The Financial Industry Regulatory Authority has fined Wedbush Securities Inc. $1.5 million for violating the Securities and Exchange Commission’s customer protection and net capital rules, and for related supervisory and books and records failures.

The Financial Industry Regulatory Authority has fined Wedbush Securities Inc. $1.5 million for violating the Securities and Exchange Commission’s customer protection and net capital rules, and for related supervisory and books and records failures.

To ensure that customers could recover their assets in the event of the broker-dealer’s insolvency, the customer protection rule requires the broker-dealer to obtain and maintain physical possession or control over certain securities.

These securities must be segregated in a “control location,” free of liens or any other encumbrance that could prevent customers from taking their possession. The rule also requires the broker-dealer to maintain a reserve of cash or qualified securities, in a bank account, that is at least equal in value to the net cash the broker-dealer owes its customers.

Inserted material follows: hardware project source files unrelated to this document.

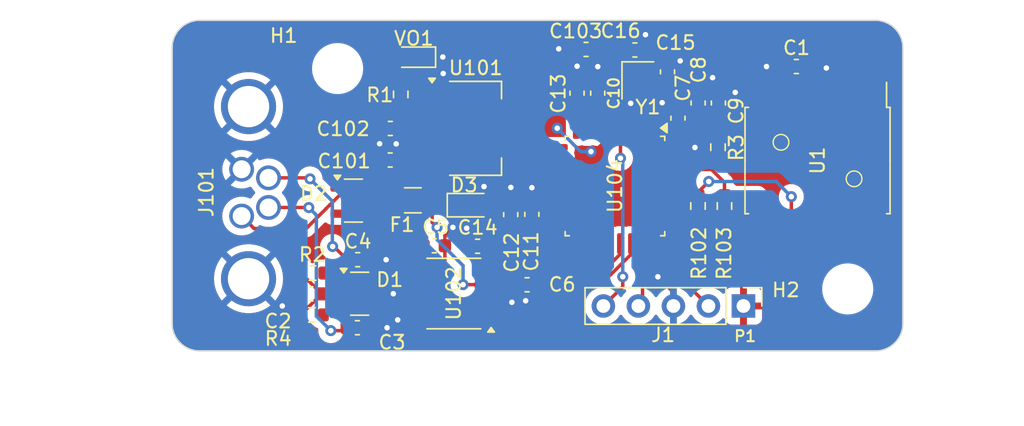
<source format=kicad_pcb>
(kicad_pcb
	(version 20240108)
	(generator "pcbnew")
	(generator_version "8.0")
	(general
		(thickness 1.6)
		(legacy_teardrops no)
	)
	(paper "A4")
	(layers
		(0 "F.Cu" signal)
		(31 "B.Cu" signal)
		(32 "B.Adhes" user "B.Adhesive")
		(33 "F.Adhes" user "F.Adhesive")
		(34 "B.Paste" user)
		(35 "F.Paste" user)
		(36 "B.SilkS" user "B.Silkscreen")
		(37 "F.SilkS" user "F.Silkscreen")
		(38 "B.Mask" user)
		(39 "F.Mask" user)
		(40 "Dwgs.User" user "User.Drawings")
		(41 "Cmts.User" user "User.Comments")
		(42 "Eco1.User" user "User.Eco1")
		(43 "Eco2.User" user "User.Eco2")
		(44 "Edge.Cuts" user)
		(45 "Margin" user)
		(46 "B.CrtYd" user "B.Courtyard")
		(47 "F.CrtYd" user "F.Courtyard")
		(48 "B.Fab" user)
		(49 "F.Fab" user)
		(50 "User.1" user)
		(51 "User.2" user)
		(52 "User.3" user)
		(53 "User.4" user)
		(54 "User.5" user)
		(55 "User.6" user)
		(56 "User.7" user)
		(57 "User.8" user)
		(58 "User.9" user)
	)
	(setup
		(stackup
			(layer "F.SilkS"
				(type "Top Silk Screen")
			)
			(layer "F.Paste"
				(type "Top Solder Paste")
			)
			(layer "F.Mask"
				(type "Top Solder Mask")
				(thickness 0.01)
			)
			(layer "F.Cu"
				(type "copper")
				(thickness 0.035)
			)
			(layer "dielectric 1"
				(type "core")
				(thickness 1.51)
				(material "FR4")
				(epsilon_r 4.5)
				(loss_tangent 0.02)
			)
			(layer "B.Cu"
				(type "copper")
				(thickness 0.035)
			)
			(layer "B.Mask"
				(type "Bottom Solder Mask")
				(thickness 0.01)
			)
			(layer "B.Paste"
				(type "Bottom Solder Paste")
			)
			(layer "B.SilkS"
				(type "Bottom Silk Screen")
			)
			(copper_finish "None")
			(dielectric_constraints no)
		)
		(pad_to_mask_clearance 0)
		(allow_soldermask_bridges_in_footprints no)
		(aux_axis_origin 100 80)
		(grid_origin 100 80)
		(pcbplotparams
			(layerselection 0x00010fc_ffffffff)
			(plot_on_all_layers_selection 0x0000000_00000000)
			(disableapertmacros no)
			(usegerberextensions no)
			(usegerberattributes yes)
			(usegerberadvancedattributes yes)
			(creategerberjobfile yes)
			(dashed_line_dash_ratio 12.000000)
			(dashed_line_gap_ratio 3.000000)
			(svgprecision 6)
			(plotframeref no)
			(viasonmask no)
			(mode 1)
			(useauxorigin no)
			(hpglpennumber 1)
			(hpglpenspeed 20)
			(hpglpendiameter 15.000000)
			(pdf_front_fp_property_popups yes)
			(pdf_back_fp_property_popups yes)
			(dxfpolygonmode yes)
			(dxfimperialunits yes)
			(dxfusepcbnewfont yes)
			(psnegative no)
			(psa4output no)
			(plotreference yes)
			(plotvalue yes)
			(plotfptext yes)
			(plotinvisibletext no)
			(sketchpadsonfab no)
			(subtractmaskfromsilk no)
			(outputformat 1)
			(mirror no)
			(drillshape 1)
			(scaleselection 1)
			(outputdirectory "")
		)
	)
	(net 0 "")
	(net 1 "+3V3")
	(net 2 "GND")
	(net 3 "Net-(C2-Pad2)")
	(net 4 "CAN_H")
	(net 5 "CAN_L")
	(net 6 "+5V")
	(net 7 "CAN_Rx")
	(net 8 "Net-(U104-PF0)")
	(net 9 "NRST")
	(net 10 "Net-(D2-K)")
	(net 11 "Net-(D2-A)")
	(net 12 "SWDIO")
	(net 13 "SWCLK")
	(net 14 "Net-(VO1-A)")
	(net 15 "Net-(U104-PF1)")
	(net 16 "I2C_SCL")
	(net 17 "I2C_SDA")
	(net 18 "unconnected-(U1-Pad9)")
	(net 19 "unconnected-(U1-Pad14)")
	(net 20 "unconnected-(U1-Pad2)")
	(net 21 "unconnected-(U1-Pad12)")
	(net 22 "unconnected-(U1-Pad8)")
	(net 23 "unconnected-(U1-Pad13)")
	(net 24 "unconnected-(U1-Pad6)")
	(net 25 "unconnected-(U1-Pad15)")
	(net 26 "unconnected-(U1-Pad16)")
	(net 27 "unconnected-(U1-Pad1)")
	(net 28 "unconnected-(U1-Pad7)")
	(net 29 "unconnected-(U1-Pad3)")
	(net 30 "CAN_Tx")
	(net 31 "unconnected-(U104-PA4-Pad10)")
	(net 32 "unconnected-(U104-PA2-Pad8)")
	(net 33 "unconnected-(U104-PA10-Pad20)")
	(net 34 "unconnected-(U104-PA7-Pad13)")
	(net 35 "Net-(U104-PB8)")
	(net 36 "unconnected-(U104-PA9-Pad19)")
	(net 37 "unconnected-(U104-PA6-Pad12)")
	(net 38 "unconnected-(U104-PA1-Pad7)")
	(net 39 "unconnected-(U104-PB0-Pad14)")
	(net 40 "unconnected-(U104-PA0-Pad6)")
	(net 41 "unconnected-(U104-PB5-Pad28)")
	(net 42 "unconnected-(U104-PA3-Pad9)")
	(net 43 "unconnected-(U104-PB4-Pad27)")
	(net 44 "unconnected-(U104-PA15-Pad25)")
	(net 45 "unconnected-(U104-PA5-Pad11)")
	(net 46 "unconnected-(U104-PB3-Pad26)")
	(net 47 "unconnected-(U104-PB1-Pad15)")
	(net 48 "unconnected-(U104-PA8-Pad18)")
	(footprint "Crystal:Crystal_SMD_2016-4Pin_2.0x1.6mm" (layer "F.Cu") (at 133.7775 60.36 -90))
	(footprint "ASS_parts:SOT-23-BAT54FILM" (layer "F.Cu") (at 113.15 69.0875))
	(footprint "Resistor_SMD:R_0603_1608Metric" (layer "F.Cu") (at 138.14 69.48 90))
	(footprint "Capacitor_SMD:C_0603_1608Metric" (layer "F.Cu") (at 136.6875 63.1 90))
	(footprint "Capacitor_SMD:C_0603_1608Metric" (layer "F.Cu") (at 122.1525 72.400948 180))
	(footprint "Capacitor_SMD:C_0603_1608Metric" (layer "F.Cu") (at 139.62 62 90))
	(footprint "Capacitor_SMD:C_0603_1608Metric" (layer "F.Cu") (at 124.5575 70.105 90))
	(footprint "Capacitor_SMD:C_0603_1608Metric" (layer "F.Cu") (at 115.815 66.14 180))
	(footprint "Resistor_SMD:R_0603_1608Metric" (layer "F.Cu") (at 116.58 61.375 90))
	(footprint "Capacitor_SMD:C_0603_1608Metric" (layer "F.Cu") (at 125.7425 75.2))
	(footprint "Resistor_SMD:R_0603_1608Metric" (layer "F.Cu") (at 140.06 69.48 90))
	(footprint "Capacitor_SMD:C_0603_1608Metric" (layer "F.Cu") (at 113.4375 78.319052 180))
	(footprint "Capacitor_SMD:C_0603_1608Metric" (layer "F.Cu") (at 115.825 63.85 180))
	(footprint "Fuse:Fuse_1206_3216Metric" (layer "F.Cu") (at 117.46 69.0675))
	(footprint "Capacitor_SMD:C_0603_1608Metric" (layer "F.Cu") (at 129.3675 61.285 90))
	(footprint "Resistor_SMD:R_0603_1608Metric" (layer "F.Cu") (at 110.1375 77.389052 180))
	(footprint "MountingHole:MountingHole_3.2mm_M3_ISO7380" (layer "F.Cu") (at 112 59.5))
	(footprint "Capacitor_SMD:C_0603_1608Metric" (layer "F.Cu") (at 113.4575 73.379052))
	(footprint "Capacitor_SMD:C_0603_1608Metric" (layer "F.Cu") (at 130.02 58.11))
	(footprint "Capacitor_SMD:C_0603_1608Metric" (layer "F.Cu") (at 130.8675 61.285 90))
	(footprint "Diode_SMD:D_SOD-323" (layer "F.Cu") (at 121.5625 69.42))
	(footprint "FaSTTUBe_connectors:M8_718_4pin_horizontal" (layer "F.Cu") (at 105.04 68.51 -90))
	(footprint "Package_SO:SOIC-8_3.9x4.9mm_P1.27mm" (layer "F.Cu") (at 120.4325 75.835948 180))
	(footprint "Capacitor_SMD:C_0603_1608Metric" (layer "F.Cu") (at 133.5625 58.15))
	(footprint "LED_SMD:LED_0603_1608Metric_Pad1.05x0.95mm_HandSolder" (layer "F.Cu") (at 117.45 58.67 180))
	(footprint "Resistor_SMD:R_0603_1608Metric" (layer "F.Cu") (at 110.1775 74.349052))
	(footprint "Capacitor_SMD:C_0603_1608Metric" (layer "F.Cu") (at 119.0075 72.365948))
	(footprint "ASS_parts:SOT-223_LDL1117S33R" (layer "F.Cu") (at 121.98 63.84))
	(footprint "ASS_parts:SM6000_SOIC-16" (layer "F.Cu") (at 146.81 66.18 -90))
	(footprint "Capacitor_SMD:C_0603_1608Metric" (layer "F.Cu") (at 135.9275 59.735 -90))
	(footprint "Capacitor_SMD:C_0603_1608Metric" (layer "F.Cu") (at 145.275 59.3525 180))
	(footprint "Package_TO_SOT_SMD:SOT-23" (layer "F.Cu") (at 113.6025 75.85))
	(footprint "Resistor_SMD:R_0603_1608Metric" (layer "F.Cu") (at 139.59 65.21 90))
	(footprint "Capacitor_SMD:C_0603_1608Metric" (layer "F.Cu") (at 126.09 70.085 90))
	(footprint "Capacitor_SMD:C_0603_1608Metric" (layer "F.Cu") (at 138.15 62 90))
	(footprint "Connector_PinHeader_2.54mm:PinHeader_1x05_P2.54mm_Vertical" (layer "F.Cu") (at 141.4375 76.74 -90))
	(footprint "Capacitor_SMD:C_0603_1608Metric" (layer "F.Cu") (at 110.07 75.859052))
	(footprint "Package_QFP:LQFP-32_7x7mm_P0.8mm" (layer "F.Cu") (at 132.1175 68.03 -90))
	(footprint "MountingHole:MountingHole_3.2mm_M3_ISO7380" (layer "F.Cu") (at 149 75.5))
	(gr_circle
		(center 149 75.5)
		(end 152.2 75.5)
		(stroke
			(width 0.2)
			(type default)
		)
		(fill none)
		(layer "F.Cu")
		(uuid "de2a915e-701b-48bf-83ed-c71257d741b7")
	)
	(gr_circle
		(center 112 59.5)
		(end 115.2 59.5)
		(stroke
			(width 0.2)
			(type default)
		)
		(fill none)
		(layer "F.Cu")
		(uuid "e9b7e8ed-fdd3-4de3-a3f3-2890648d642d")
	)
	(gr_arc
		(start 102 80)
		(mid 100.585786 79.414214)
		(end 100 78)
		(stroke
			(width 0.1)
			(type default)
		)
		(layer "Edge.Cuts")
		(uuid "3b0a9f85-fc78-435e-a284-c0acd692fcd7")
	)
	(gr_line
		(start 153 78)
		(end 153 58)
		(stroke
			(width 0.1)
			(type default)
		)
		(layer "Edge.Cuts")
		(uuid "53816fff-ed80-458c-bb47-db737a54961c")
	)
	(gr_arc
		(start 100 58)
		(mid 100.585786 56.585786)
		(end 102 56)
		(stroke
			(width 0.1)
			(type default)
		)
		(layer "Edge.Cuts")
		(uuid "5a42f8fb-2a8f-48db-84ec-d307f8094cfa")
	)
	(gr_line
		(start 102 80)
		(end 151 80)
		(stroke
			(width 0.1)
			(type default)
		)
		(layer "Edge.Cuts")
		(uuid "6ac6ac18-4031-4bcf-8820-b343ae2d3448")
	)
	(gr_line
		(start 100 58)
		(end 100 78)
		(stroke
			(width 0.1)
			(type default)
		)
		(layer "Edge.Cuts")
		(uuid "8fda64c0-d685-4c7c-8139-4cf11eeadbdb")
	)
	(gr_arc
		(start 153 78)
		(mid 152.414214 79.414214)
		(end 151 80)
		(stroke
			(width 0.1)
			(type default)
		)
		(layer "Edge.Cuts")
		(uuid "9e303ecd-5441-4829-bced-8e3f52e5d297")
	)
	(gr_arc
		(start 151 56)
		(mid 152.414214 56.585786)
		(end 153 58)
		(stroke
			(width 0.1)
			(type default)
		)
		(layer "Edge.Cuts")
		(uuid "db315f9c-530b-400f-a27c-be5695c22d18")
	)
	(gr_line
		(start 151 56)
		(end 102 56)
		(stroke
			(width 0.1)
			(type default)
		)
		(layer "Edge.Cuts")
		(uuid "e3324332-a106-4690-bb06-c285e0d7465f")
	)
	(gr_text "P1"
		(at 140.68 79.4 0)
		(layer "F.SilkS")
		(uuid "91364c53-aa9c-4958-9719-eb8f23a7c8d1")
		(effects
			(font
				(size 0.8 0.8)
				(thickness 0.15)
				(bold yes)
			)
			(justify left bottom)
		)
	)
	(dimension
		(type aligned)
		(layer "User.1")
		(uuid "25116da6-098e-4ec7-9f6b-768234d32c5a")
		(pts
			(xy 152.99 56.01) (xy 152.99 80.01)
		)
		(height -5.02)
		(gr_text "24.0000 mm"
			(at 156.86 68.01 90)
			(layer "User.1")
			(uuid "25116da6-098e-4ec7-9f6b-768234d32c5a")
			(effects
				(font
					(size 1 1)
					(thickness 0.15)
				)
			)
		)
		(format
			(prefix "")
			(suffix "")
			(units 3)
			(units_format 1)
			(precision 4)
		)
		(style
			(thickness 0.15)
			(arrow_length 1.27)
			(text_position_mode 0)
			(extension_height 0.58642)
			(extension_offset 0.5) keep_text_aligned)
	)
	(dimension
		(type aligned)
		(layer "User.1")
		(uuid "a2cdb2e5-a391-419f-8e72-174c5bf6b6f6")
		(pts
			(xy 152.99 80.01) (xy 99.99 80.01)
		)
		(height -4.8)
		(gr_text "53.0000 mm"
			(at 126.49 83.66 0)
			(layer "User.1")
			(uuid 
... [175313 chars truncated]
</source>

The SEC net capital rule requires broker-dealers to maintain a minimum amount of net capital to meet their financial obligations to customers.

“Firms have a fundamental responsibility to safeguard the securities of their customers,” said Susan Schroeder, FINRA’s executive vice president, department of enforcement. “The customer protection and net capital rules are important components of investor protection, and member firms must have reasonably designed and maintained systems and supervision to ensure both that they comply with the rules’ requirements and detect and remediate any weaknesses.”

FINRA found that, during a five-month period in 2015 and 2016, Wedbush was net capital deficient, ranging between $10.5 million and $59.4 million. FINRA claims that the deficiencies resulted from Wedbush’s failure to take required deductions when valuing certain certificates of deposit for purposes of computing its net capital.

In addition, from 2011 to 2016, FINRA said that Wedbush failed to accurately calculate its customer reserve requirement on 84 occasions, causing the firm to underfund its customer reserve account 73 times, in amounts ranging from approximately $2 million to $77 million.

Wedbush also allegedly included ineligible assets in its customer reserve account, causing it to underfund its reserve an additional 110 times, in amounts ranging from approximately $9 million to $375 million.

In addition, FINRA alleges that Wedbush held customer assets in locations that were not protected from claims by third parties. The regulators maintain that supervisory system failures exposed customer funds and securities to risk and prevented the firm from detecting the deficiencies for nearly seven years. FINRA claims that supervisory failures caused the firm to maintain inaccurate books and records, and to file 37 inaccurate FOCUS reports.

In settling this matter, Wedbush neither admitted nor denied the charges.